- DATA SHOWN
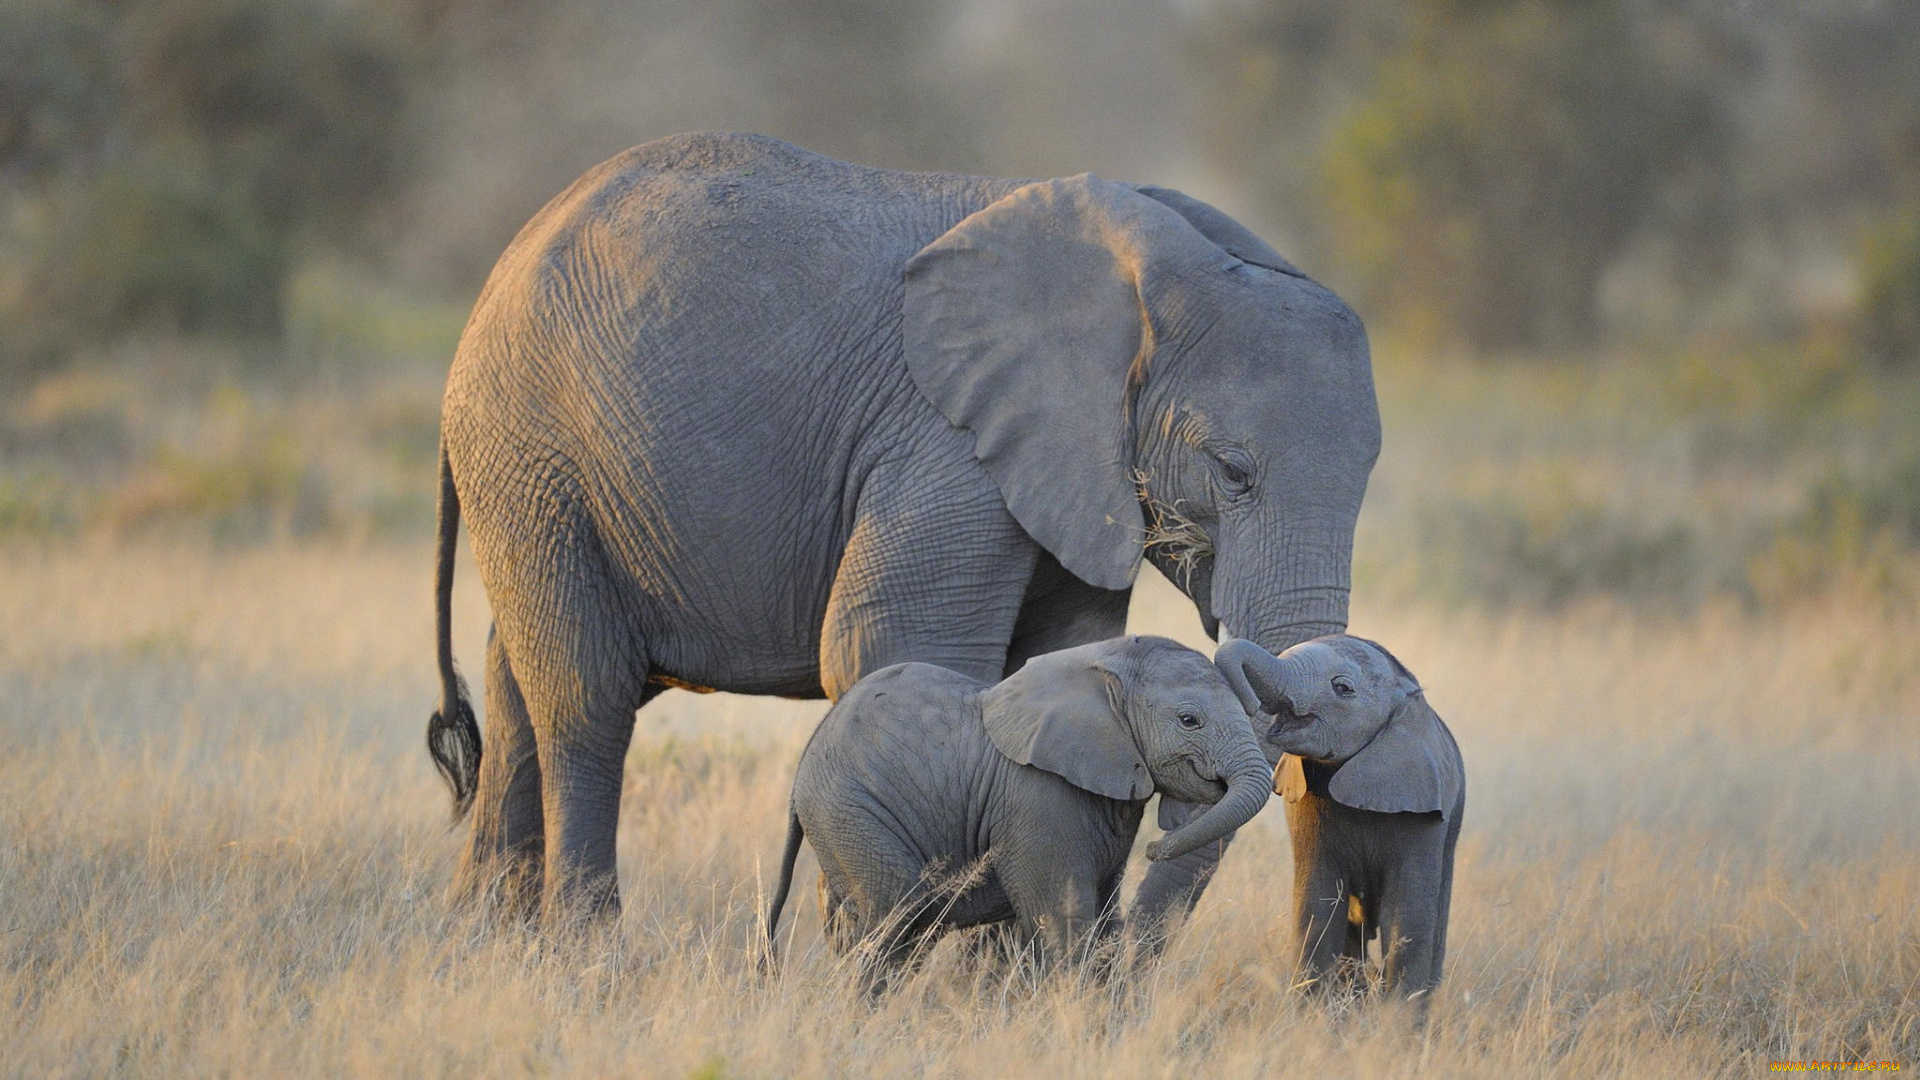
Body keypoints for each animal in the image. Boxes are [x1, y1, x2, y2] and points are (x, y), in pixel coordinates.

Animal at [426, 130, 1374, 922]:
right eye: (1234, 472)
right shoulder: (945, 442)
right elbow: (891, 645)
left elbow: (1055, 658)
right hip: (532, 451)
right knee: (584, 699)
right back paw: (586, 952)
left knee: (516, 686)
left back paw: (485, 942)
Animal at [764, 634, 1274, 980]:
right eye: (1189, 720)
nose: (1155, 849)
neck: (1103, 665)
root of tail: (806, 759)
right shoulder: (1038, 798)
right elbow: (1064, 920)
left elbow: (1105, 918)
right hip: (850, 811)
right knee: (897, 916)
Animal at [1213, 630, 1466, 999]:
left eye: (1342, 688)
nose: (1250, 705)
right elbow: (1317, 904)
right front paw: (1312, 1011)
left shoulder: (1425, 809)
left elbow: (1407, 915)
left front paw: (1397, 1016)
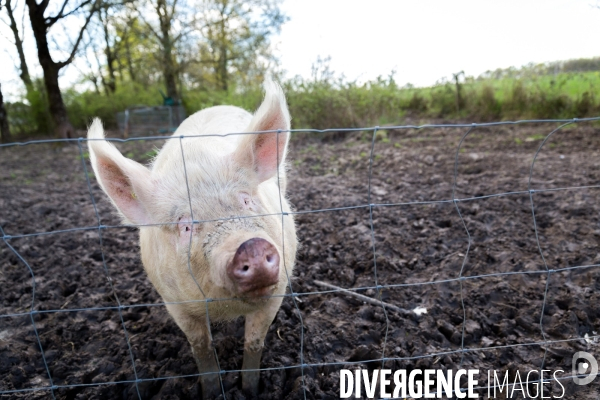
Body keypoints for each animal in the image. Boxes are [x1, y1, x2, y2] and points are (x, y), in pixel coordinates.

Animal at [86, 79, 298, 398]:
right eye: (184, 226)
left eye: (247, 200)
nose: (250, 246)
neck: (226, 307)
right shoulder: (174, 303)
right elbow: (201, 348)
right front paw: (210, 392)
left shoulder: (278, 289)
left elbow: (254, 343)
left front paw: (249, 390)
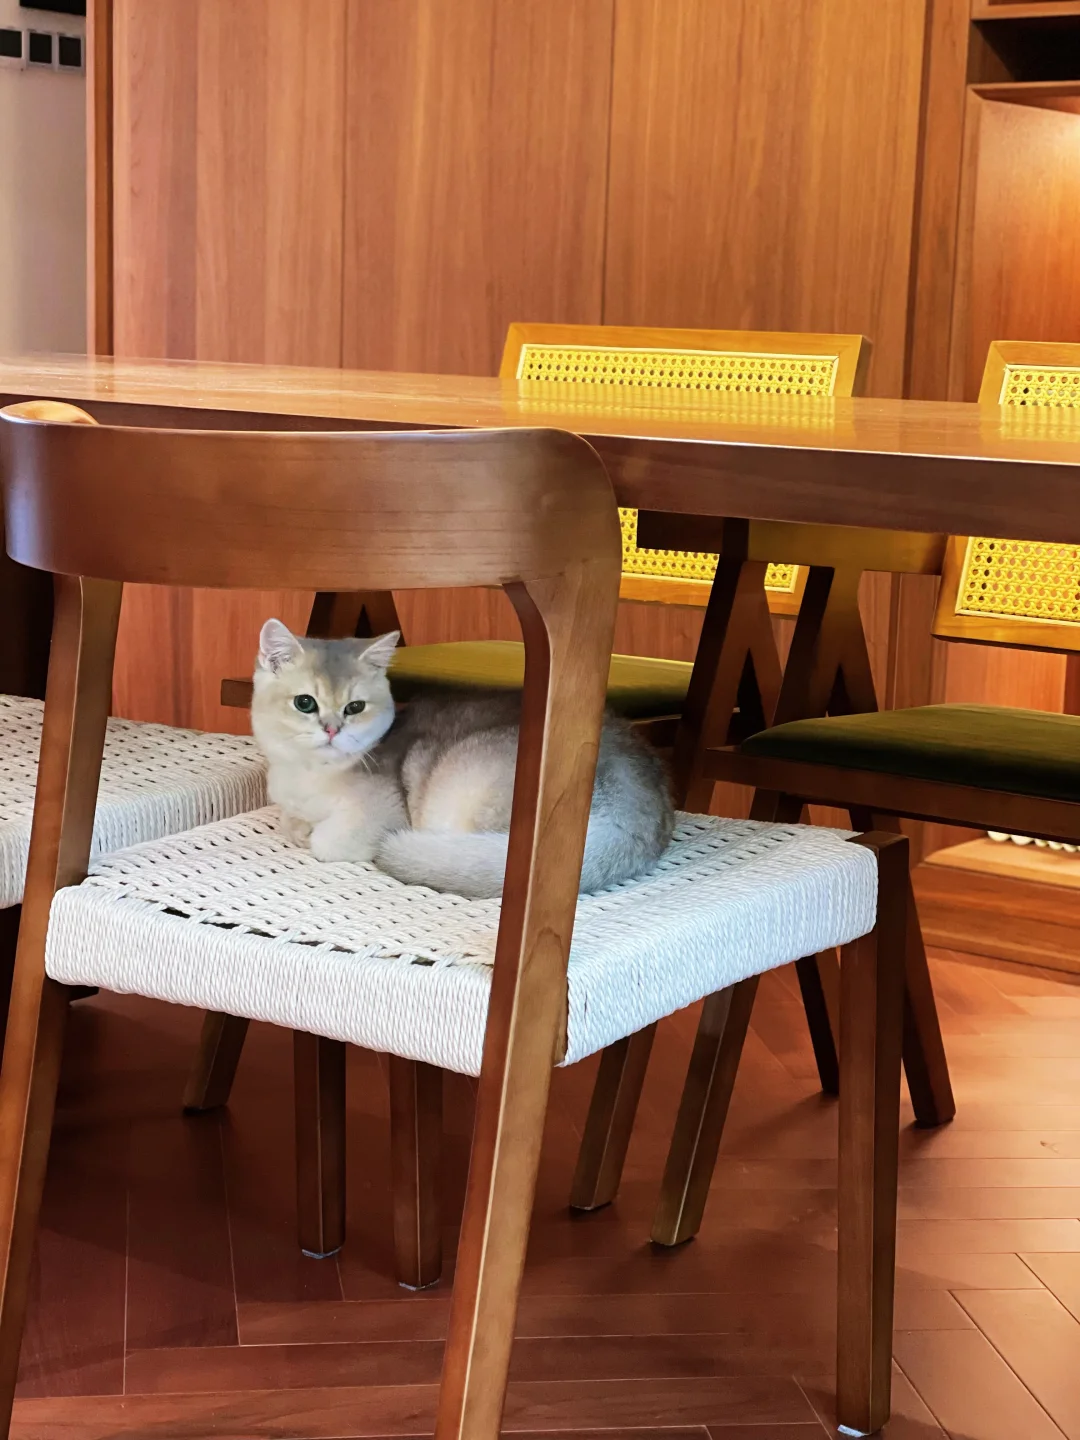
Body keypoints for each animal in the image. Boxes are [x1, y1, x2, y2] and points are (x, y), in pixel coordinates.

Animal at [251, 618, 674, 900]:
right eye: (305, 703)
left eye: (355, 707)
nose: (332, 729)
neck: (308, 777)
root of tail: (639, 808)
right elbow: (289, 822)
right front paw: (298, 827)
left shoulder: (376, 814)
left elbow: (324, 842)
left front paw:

- PROBLEM
Go through the data and gather every line that holds "elbow".

- EXPECTED ANSWER
right elbow: (891, 645)
left elbow: (1055, 658)
right elbow: (1064, 920)
left elbow: (1105, 918)
right elbow: (1317, 904)
left elbow: (1407, 915)
right elbow: (201, 348)
left elbow: (254, 343)
right elbow: (289, 822)
left elbow: (324, 842)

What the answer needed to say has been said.